This weekend, I took my Nan along to The Torch Theatre to watch Puccini’s fantastic opera, Turandot, beamed live from The Metropolitan Opera in New York.
I’d already seen Turandot before, and was so impressed that when I saw that it was being broadcast again, I jumped at the chance to go see it!
Turandot is based in ancient China, and opens outside the Imperial Palace. A mandarin reads an edict to the crowd, that any man seeking to marry Princess Turandot must answer three riddles. If he fails, he will die.
After explaining this to my Nan, she agreed that it sounded like it could be fun and agreed to come with me.
Now guys, you know me. The last time I wore a dress was in the summer, and it was by no means formal, but paired with converses. So, I attended the opera in some skinny jeans, a vest top, red check shirt, and some (almost) knee high red converses. That is basically my going out clothes.
My Nan however, is one of the most glamorous ladies I know, and wore a beautiful royal blue dress. After watching the opera, she was off out of the raz at The Royal British Legion, so made sure she was ready for a night out!
After demanding I take £10 off her to buy alcohol, I insisted on using my card so that I could treat her. I bought myself a large Merlot (of course), and my Nan had a white wine spritzer. There was about ten minutes left before it was due to start, so we went into the auditorium to sit down for a few hours.
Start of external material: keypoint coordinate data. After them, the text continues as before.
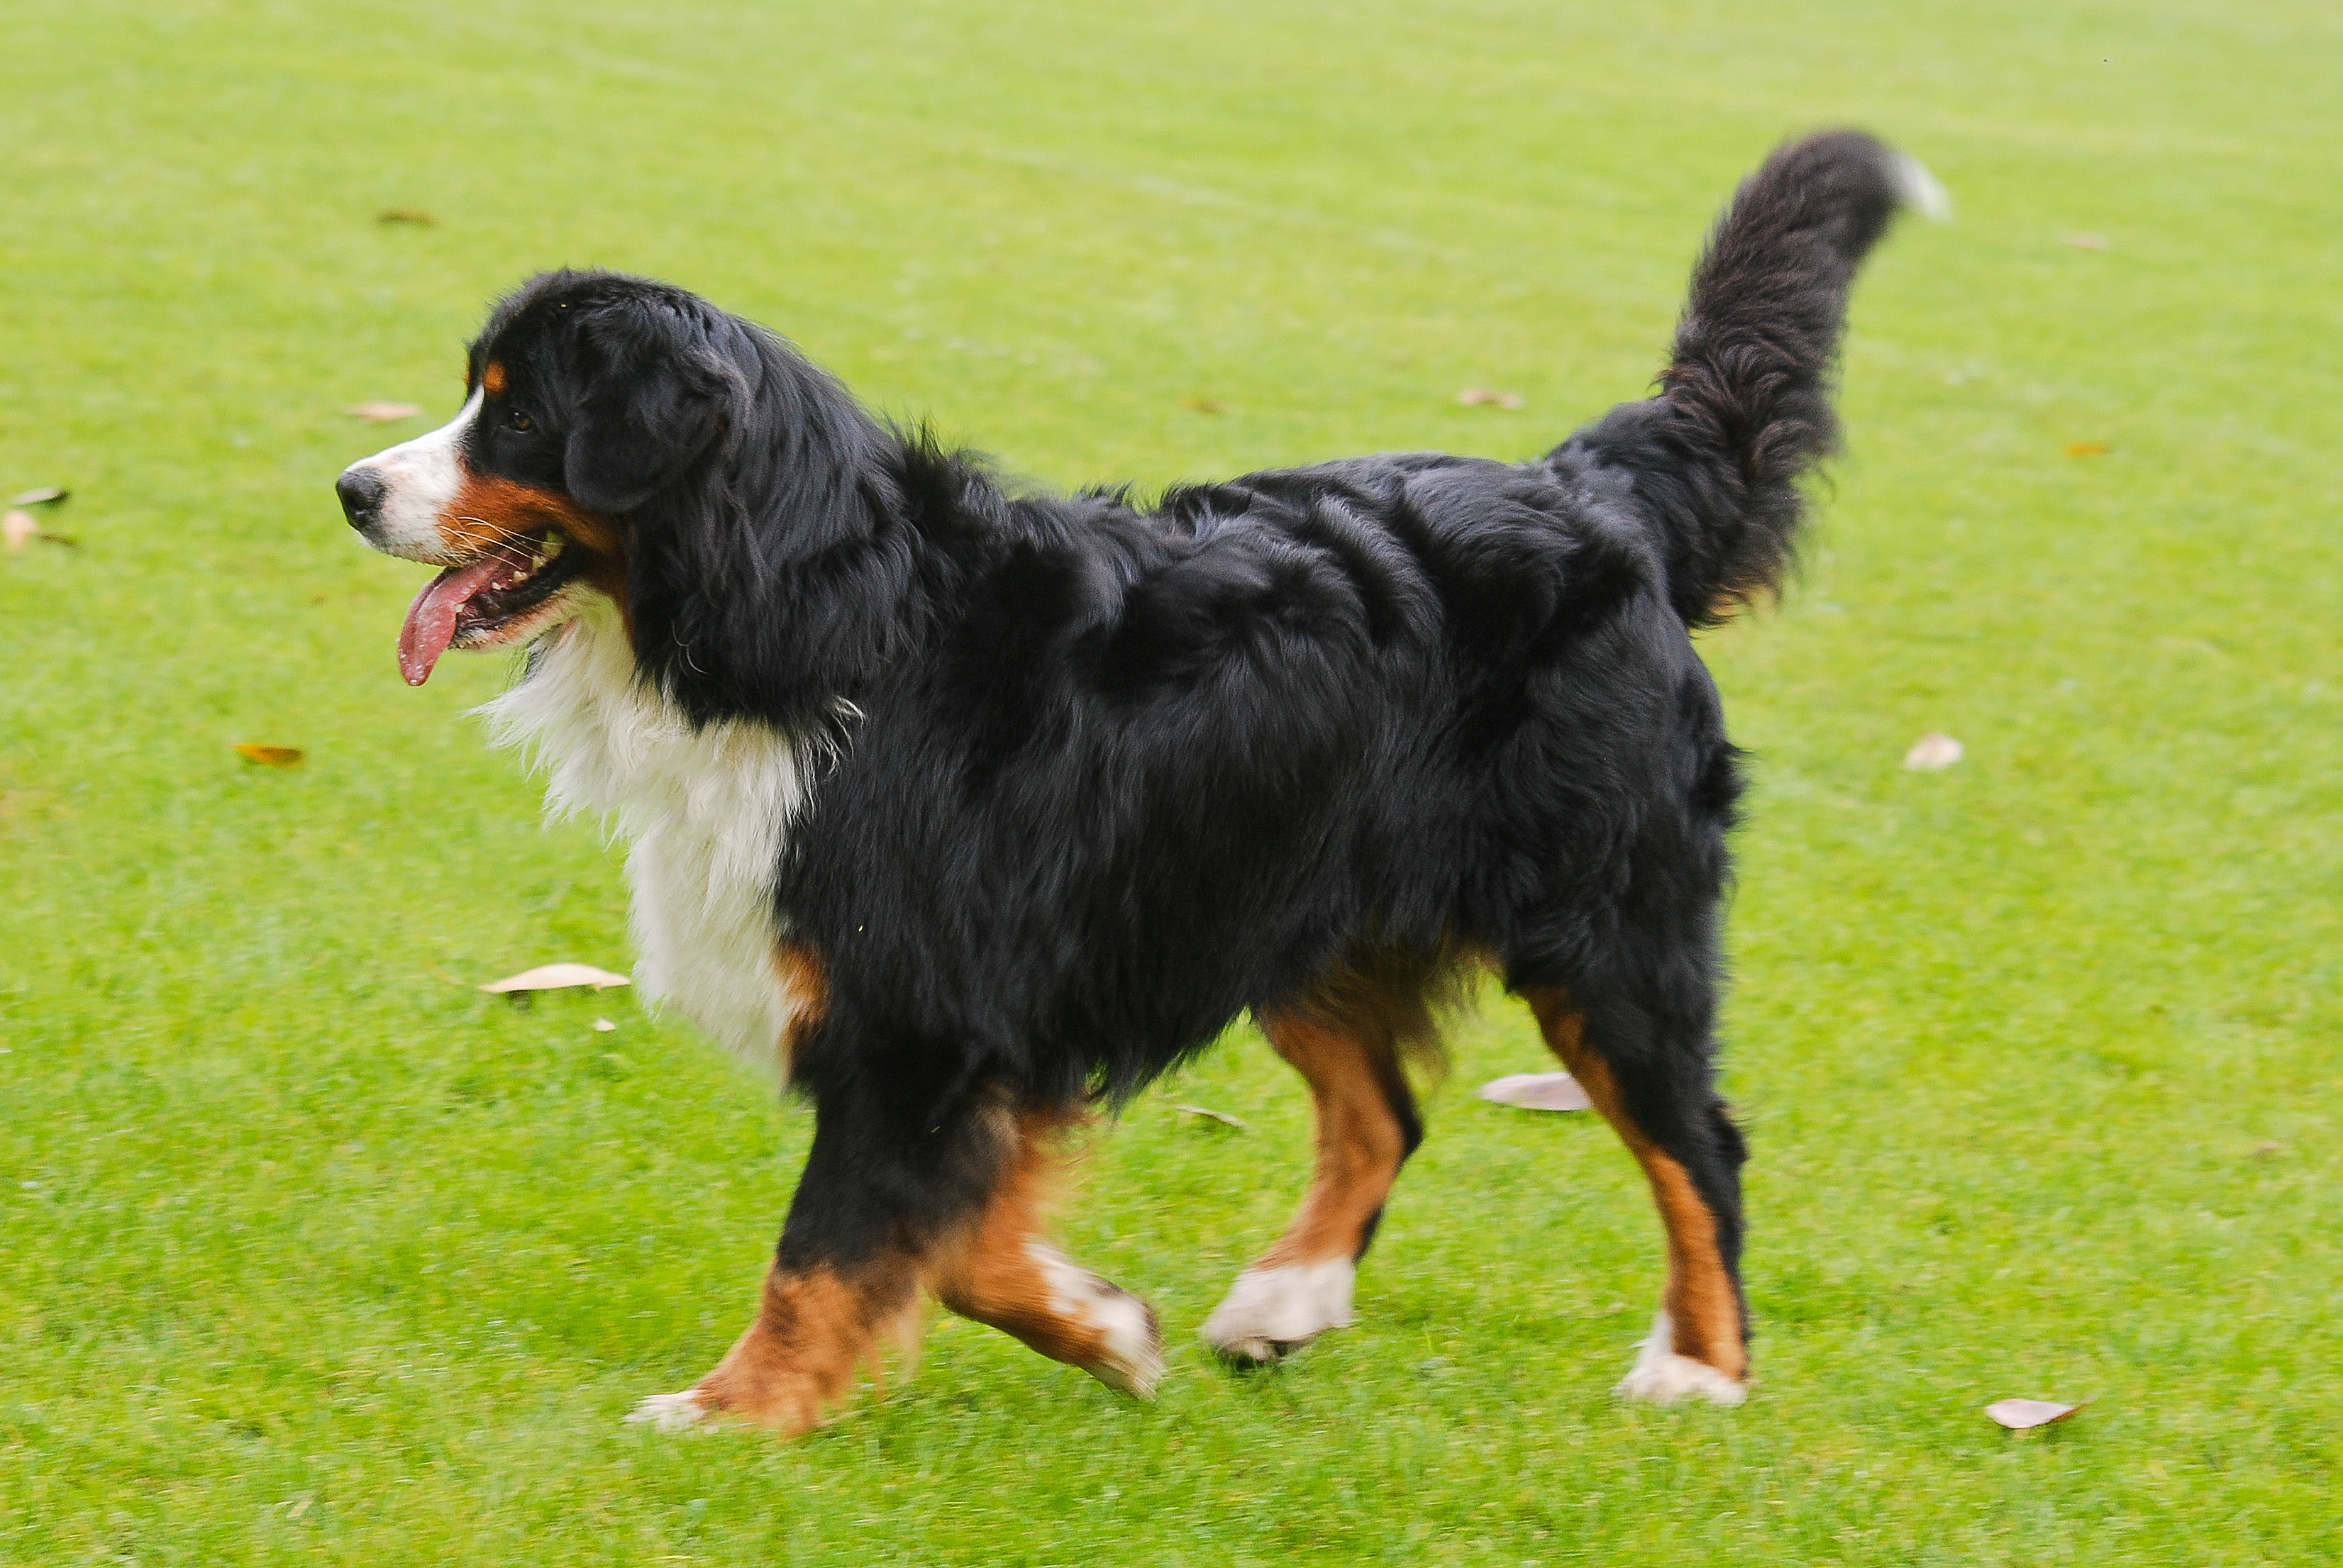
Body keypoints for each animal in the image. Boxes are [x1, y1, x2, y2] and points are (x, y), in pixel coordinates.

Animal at [330, 135, 1939, 1434]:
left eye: (516, 417)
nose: (351, 488)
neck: (805, 620)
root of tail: (1588, 488)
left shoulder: (915, 1014)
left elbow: (831, 1245)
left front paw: (736, 1408)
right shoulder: (980, 1016)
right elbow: (959, 1242)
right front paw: (1105, 1327)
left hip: (1597, 922)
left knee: (1694, 1141)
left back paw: (1699, 1367)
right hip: (1280, 890)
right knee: (1381, 1113)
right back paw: (1283, 1300)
My Nan was extremely impressed that we could take our drinks in, and looked even more shocked when I revealed that the wine glass she was holding was in fact plastic.
We got to our seats and I, of course, took a pre opera selfie (as you do). As much as I love an opera, I don’t quite enjoy the length of time they take.
The opera starts, and I’m immediately impressed with the quality of the picture, considering it’s being broadcast from half way across the world. No glitches, no muffled sound, no blurriness. It was all perfect!
The opera itself, was obviously amazing. The set looked beautiful, with different levels to give the stage depth. An announcement is made at the beginning that the Prince of Persia must be executed at the moon’s rising (due to getting one of Turdandot’s riddles wrong). The set was dark, dirty and crowded with people, and was perfect.
Among the onlookers is Calaf’s long lost father and his slave girl Liu. Liu is the only person who has remained faithful to him, and when Calaf asks why, she says it’s because she smiled at her once (easily pleased).
Princess Turandot arrives to wordlessly order the executioner to behead the Prince, our heroin, Calaf, is transfixed by her beauty of the unattainable princess, and believes it is his destiny to answer Turadot’s three riddles.
Ping, Pang and Pong, Turandot’s ministers, try to discourage him, and one even tells him to: “Go home and bang your head against a wall, but don’t do it here.”
The dialogue is quite amusing throughout really. Not necessarily due to what they are saying it, but the inflection. I don’t know whether the dialogue was written first or the score, but it’s interesting the way the melody moves in contrast to the words they are speaking.
The difference between the set in the first act and the second is huge, and is beautifully regal. It is here, that we’re wondering what exactly it is that Calaf sees in Turandot? She hates men, because one of her ancestors was abducted and killed by a conquering Prince.
It seems as though she doesn’t know that not all men are the same, and therefore forces those wishing to marry her to decide if love is worth dying for. Considering these guys (or Princes, shal I say) haven’t actually met her, I’d say leave her be. But, for some reason, Calaf is absolutely smitten.
Turandot gives Calaf three riddles, all of which he answers correctly. Turandot then goes crying to Daddy (The Emporer, by the way), asking him not to let him marry her because she really doesn’t want to. Different when the tabls are turned, isn’t it! Typical woman.
Now, don’t think that I’m mocking the opera, because I’m really not. I felt like this the first time I watched this, and I felt it again the second. This, to me, means the director has done their job, because that’s what I’m supposed to feel!
Because Calaf is (kind of) a decent guy, he gives Turandot a second chance of being able to send him to slaughter instead of marrying him (nice). He points out the fact that she does not know his name, and says that if she can find out his name by daybreak, he will forfeit his life.
Act two ends, and we are treated to Calaf’s performance of Nessun Dorma in the opening of Act three. It was fantastic. I wish it was a longer piece, because he sang it so well, I wanted to hear more. His voice was superb, and his powerful voice boomed the demanding piece perfectly.
I won’t spoil the ending for you, but The Met Opera put together an amazing performance, and it was great that The Torch Theatre could once agan be a part of the broadcast, which was beamed to 70 countries worldwide.
Having seen it twice already, I wouldn’t be put off seeing it a third time. I’m now looking forward to returning to The Torch in April, to watch The Royal Ballet perform Giselle (another one that I’ve seen before, which impressed me greatly!)